Brief
Answer these questions from the text about Swanline Paper and Board:
1. How much was invested in the Fosber/Stock sheeter?
2. Roughly how many applications for the Cygnus Eco Board had been developed four years on?
3. How many structural designers does the company have in-house?

Exercise text

An early milestone for the business was a £3 million investment in a bespoke Fosber/Stock sheeter, complete with Emmepi materials handling equipment, allowing Swanline Paper and Board to switch between paper and corrugated substrates. A truly state-of-the-art piece of equipment, the machine can run at 220 lineal metres per minute for reels of paper and single faced corrugated up to a sheet size of 2050 x 1640 millimetres. The technology flung wide many doors that had previously been closed to the company. Swanline Paper and Board’s Managing Director Ross Griffin was an active part of the evolution.

“Building on our regular production lines, which included the conversion of single faced corrugated, box boards, top liners, and litho laminating processes, we began to develop the ground-breaking Cygnus Eco Board,” Ross reveals. “Cygnus Eco is a display board with all the environmental credentials a customer could want – FSC, compostable, biodegradable, water resistant, and most importantly, it can replace so many single-use plastic items.

“Four years on and we’ve developed around 40 different applications for the Cygnus Eco Board across the range. It can be used for any number of things, including external signage, ice buckets, ecommerce boxes, tree guards, the list is huge. It all works in conjunction with a pledge we made last year to become plastic free across our portfolio.”

In order to stay at the forefront of innovation and ensure that the company continues to develop products like Cygnus, Swanline invests heavily in Research and Development. For Ross, R&D will always be at the core of everything Swanline does.

“We have eight structural designers in-house who are constantly developing new ideas for the use of our boards. We throw a lot of challenges at them,” he asserts. “Not only do we have an internal design lab where we work in partnership with our customers, but we also have an outdoor lab – ‘Nature’s Lab’ as we call it – where we have tree sapling protectors, bird boxes and festival tents on trial to see how they weather. In some instances, I have had materials out there for 18 months and they are still in very good condition, which shows the longevity of the design. It’s great for trialling products and building on failures because we can ask ourselves, why did that not work? We can then add a biodegradable coating, tuck, or a fold, or some structural support to ensure that Mark Two of that project will be a success.”

Supplied material
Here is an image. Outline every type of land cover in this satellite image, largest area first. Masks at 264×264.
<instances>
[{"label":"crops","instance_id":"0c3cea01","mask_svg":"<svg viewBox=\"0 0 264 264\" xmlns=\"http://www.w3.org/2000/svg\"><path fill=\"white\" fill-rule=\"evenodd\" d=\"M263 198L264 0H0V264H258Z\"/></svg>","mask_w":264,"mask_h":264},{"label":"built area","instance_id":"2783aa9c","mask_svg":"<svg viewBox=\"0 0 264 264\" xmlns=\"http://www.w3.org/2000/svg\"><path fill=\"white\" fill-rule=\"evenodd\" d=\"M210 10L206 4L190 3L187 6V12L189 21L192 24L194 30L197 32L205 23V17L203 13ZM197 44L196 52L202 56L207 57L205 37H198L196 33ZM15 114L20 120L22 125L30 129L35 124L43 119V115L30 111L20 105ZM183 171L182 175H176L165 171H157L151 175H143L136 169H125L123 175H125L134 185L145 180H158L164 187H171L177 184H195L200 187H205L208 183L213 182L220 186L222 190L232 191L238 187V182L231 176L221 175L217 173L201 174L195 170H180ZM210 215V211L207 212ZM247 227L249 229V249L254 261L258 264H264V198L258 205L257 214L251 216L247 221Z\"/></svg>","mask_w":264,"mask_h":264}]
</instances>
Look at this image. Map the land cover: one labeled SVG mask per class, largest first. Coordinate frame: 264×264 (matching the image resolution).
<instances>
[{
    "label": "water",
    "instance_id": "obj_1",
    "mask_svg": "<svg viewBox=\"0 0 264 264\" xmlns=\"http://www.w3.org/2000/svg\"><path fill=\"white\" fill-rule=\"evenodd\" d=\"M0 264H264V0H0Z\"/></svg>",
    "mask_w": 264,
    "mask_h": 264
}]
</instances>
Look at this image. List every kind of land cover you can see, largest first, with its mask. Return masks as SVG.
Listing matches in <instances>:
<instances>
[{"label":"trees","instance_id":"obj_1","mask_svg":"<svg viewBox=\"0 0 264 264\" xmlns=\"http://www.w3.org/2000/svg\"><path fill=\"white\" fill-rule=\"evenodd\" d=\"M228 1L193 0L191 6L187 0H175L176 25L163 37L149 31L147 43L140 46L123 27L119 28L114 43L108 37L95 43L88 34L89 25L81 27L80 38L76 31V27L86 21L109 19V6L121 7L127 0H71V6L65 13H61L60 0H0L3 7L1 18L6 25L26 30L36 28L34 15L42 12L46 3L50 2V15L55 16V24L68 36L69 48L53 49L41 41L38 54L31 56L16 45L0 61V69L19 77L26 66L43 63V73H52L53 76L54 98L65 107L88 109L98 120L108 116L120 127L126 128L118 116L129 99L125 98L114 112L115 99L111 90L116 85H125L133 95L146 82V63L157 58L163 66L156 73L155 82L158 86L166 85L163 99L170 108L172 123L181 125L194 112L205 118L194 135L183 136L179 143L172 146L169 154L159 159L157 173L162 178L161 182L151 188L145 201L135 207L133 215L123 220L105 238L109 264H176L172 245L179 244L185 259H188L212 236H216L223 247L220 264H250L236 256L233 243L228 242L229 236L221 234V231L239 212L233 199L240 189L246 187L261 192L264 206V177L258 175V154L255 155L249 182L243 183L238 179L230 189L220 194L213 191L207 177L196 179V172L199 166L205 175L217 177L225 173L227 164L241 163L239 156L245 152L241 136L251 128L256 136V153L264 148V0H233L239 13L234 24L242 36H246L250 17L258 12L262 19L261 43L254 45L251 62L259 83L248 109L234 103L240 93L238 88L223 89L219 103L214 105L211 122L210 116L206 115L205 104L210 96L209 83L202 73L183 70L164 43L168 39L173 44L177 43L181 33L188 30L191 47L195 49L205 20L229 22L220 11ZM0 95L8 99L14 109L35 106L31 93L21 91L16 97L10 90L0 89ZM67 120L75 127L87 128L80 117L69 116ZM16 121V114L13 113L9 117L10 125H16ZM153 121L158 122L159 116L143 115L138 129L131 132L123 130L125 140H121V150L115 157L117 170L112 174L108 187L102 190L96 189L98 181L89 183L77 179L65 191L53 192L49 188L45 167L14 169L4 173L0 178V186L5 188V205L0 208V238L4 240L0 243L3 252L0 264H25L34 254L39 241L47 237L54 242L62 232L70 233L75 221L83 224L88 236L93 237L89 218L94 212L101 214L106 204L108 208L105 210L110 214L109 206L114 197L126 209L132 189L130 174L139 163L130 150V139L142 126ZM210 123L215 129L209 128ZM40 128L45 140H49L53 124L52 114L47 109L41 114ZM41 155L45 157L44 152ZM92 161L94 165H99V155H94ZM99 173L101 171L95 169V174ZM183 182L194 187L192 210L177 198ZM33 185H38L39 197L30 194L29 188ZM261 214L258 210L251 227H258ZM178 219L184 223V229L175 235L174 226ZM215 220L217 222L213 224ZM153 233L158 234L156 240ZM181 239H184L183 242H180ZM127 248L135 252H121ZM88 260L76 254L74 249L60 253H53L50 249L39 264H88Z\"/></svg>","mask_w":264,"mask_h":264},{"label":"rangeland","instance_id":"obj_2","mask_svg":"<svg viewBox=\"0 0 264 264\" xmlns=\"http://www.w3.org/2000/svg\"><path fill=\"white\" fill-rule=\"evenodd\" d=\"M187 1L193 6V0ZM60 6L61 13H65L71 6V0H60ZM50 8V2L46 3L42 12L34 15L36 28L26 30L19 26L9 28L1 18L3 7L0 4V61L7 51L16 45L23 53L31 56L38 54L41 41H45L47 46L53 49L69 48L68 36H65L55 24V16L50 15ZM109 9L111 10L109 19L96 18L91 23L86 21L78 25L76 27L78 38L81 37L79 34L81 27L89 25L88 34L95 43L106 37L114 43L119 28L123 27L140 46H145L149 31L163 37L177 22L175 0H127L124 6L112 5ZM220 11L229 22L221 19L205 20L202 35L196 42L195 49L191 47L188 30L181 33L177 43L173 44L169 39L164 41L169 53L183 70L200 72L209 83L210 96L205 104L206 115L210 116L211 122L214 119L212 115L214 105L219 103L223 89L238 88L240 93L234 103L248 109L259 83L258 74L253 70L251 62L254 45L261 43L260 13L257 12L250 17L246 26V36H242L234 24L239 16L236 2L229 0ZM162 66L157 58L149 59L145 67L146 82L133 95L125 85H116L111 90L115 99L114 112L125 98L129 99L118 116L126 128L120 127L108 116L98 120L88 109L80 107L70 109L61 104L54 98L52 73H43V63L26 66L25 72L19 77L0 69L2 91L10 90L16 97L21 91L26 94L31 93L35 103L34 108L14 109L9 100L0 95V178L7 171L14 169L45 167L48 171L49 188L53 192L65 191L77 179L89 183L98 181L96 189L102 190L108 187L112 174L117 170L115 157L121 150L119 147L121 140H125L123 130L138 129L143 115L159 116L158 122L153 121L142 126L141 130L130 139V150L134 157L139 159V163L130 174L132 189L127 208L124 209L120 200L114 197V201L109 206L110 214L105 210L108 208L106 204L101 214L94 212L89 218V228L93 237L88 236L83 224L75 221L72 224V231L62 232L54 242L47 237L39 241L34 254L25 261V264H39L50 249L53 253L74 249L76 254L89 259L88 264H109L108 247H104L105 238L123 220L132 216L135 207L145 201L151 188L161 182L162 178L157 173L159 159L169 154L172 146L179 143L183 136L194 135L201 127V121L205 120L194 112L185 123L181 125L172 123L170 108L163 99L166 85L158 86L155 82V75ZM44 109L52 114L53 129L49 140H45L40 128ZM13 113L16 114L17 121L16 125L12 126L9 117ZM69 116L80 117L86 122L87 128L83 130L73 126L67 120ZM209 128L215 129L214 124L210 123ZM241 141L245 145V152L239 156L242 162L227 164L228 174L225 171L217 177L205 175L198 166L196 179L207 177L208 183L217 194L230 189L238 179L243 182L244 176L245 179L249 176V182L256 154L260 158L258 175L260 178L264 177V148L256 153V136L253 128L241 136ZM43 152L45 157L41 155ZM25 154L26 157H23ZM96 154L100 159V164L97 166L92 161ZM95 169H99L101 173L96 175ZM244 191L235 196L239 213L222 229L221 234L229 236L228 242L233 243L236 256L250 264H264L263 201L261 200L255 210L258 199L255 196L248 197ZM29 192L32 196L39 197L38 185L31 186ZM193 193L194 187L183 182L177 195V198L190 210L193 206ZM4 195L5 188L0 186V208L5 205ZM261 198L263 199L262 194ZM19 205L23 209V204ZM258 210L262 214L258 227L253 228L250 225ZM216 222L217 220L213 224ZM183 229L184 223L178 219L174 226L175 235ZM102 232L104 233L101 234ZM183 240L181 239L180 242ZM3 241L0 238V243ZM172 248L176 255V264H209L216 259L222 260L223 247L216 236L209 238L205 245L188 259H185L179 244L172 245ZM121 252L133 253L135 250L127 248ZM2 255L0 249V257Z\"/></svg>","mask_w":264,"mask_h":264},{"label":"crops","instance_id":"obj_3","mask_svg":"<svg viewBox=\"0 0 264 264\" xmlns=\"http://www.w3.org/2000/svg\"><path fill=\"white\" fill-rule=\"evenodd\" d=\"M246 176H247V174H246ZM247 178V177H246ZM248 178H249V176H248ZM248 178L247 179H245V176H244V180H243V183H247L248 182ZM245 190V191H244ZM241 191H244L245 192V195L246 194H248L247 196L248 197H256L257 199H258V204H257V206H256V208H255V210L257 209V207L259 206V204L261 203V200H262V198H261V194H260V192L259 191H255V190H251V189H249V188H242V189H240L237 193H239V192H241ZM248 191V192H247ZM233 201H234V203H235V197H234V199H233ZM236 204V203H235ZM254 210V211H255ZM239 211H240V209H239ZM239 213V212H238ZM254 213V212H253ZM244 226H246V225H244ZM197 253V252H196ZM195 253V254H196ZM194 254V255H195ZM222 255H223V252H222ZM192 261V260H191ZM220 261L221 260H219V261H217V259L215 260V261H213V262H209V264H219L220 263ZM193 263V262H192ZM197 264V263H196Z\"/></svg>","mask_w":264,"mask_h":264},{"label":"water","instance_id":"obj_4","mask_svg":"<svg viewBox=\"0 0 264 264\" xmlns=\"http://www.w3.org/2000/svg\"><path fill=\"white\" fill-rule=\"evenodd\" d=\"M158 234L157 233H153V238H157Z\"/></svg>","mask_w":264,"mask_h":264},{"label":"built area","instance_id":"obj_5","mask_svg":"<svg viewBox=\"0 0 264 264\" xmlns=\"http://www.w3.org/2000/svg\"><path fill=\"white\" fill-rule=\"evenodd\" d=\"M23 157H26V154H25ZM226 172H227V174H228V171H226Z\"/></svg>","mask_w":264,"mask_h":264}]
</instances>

Response to the task
1. £3 million
2. Around 40
3. Eight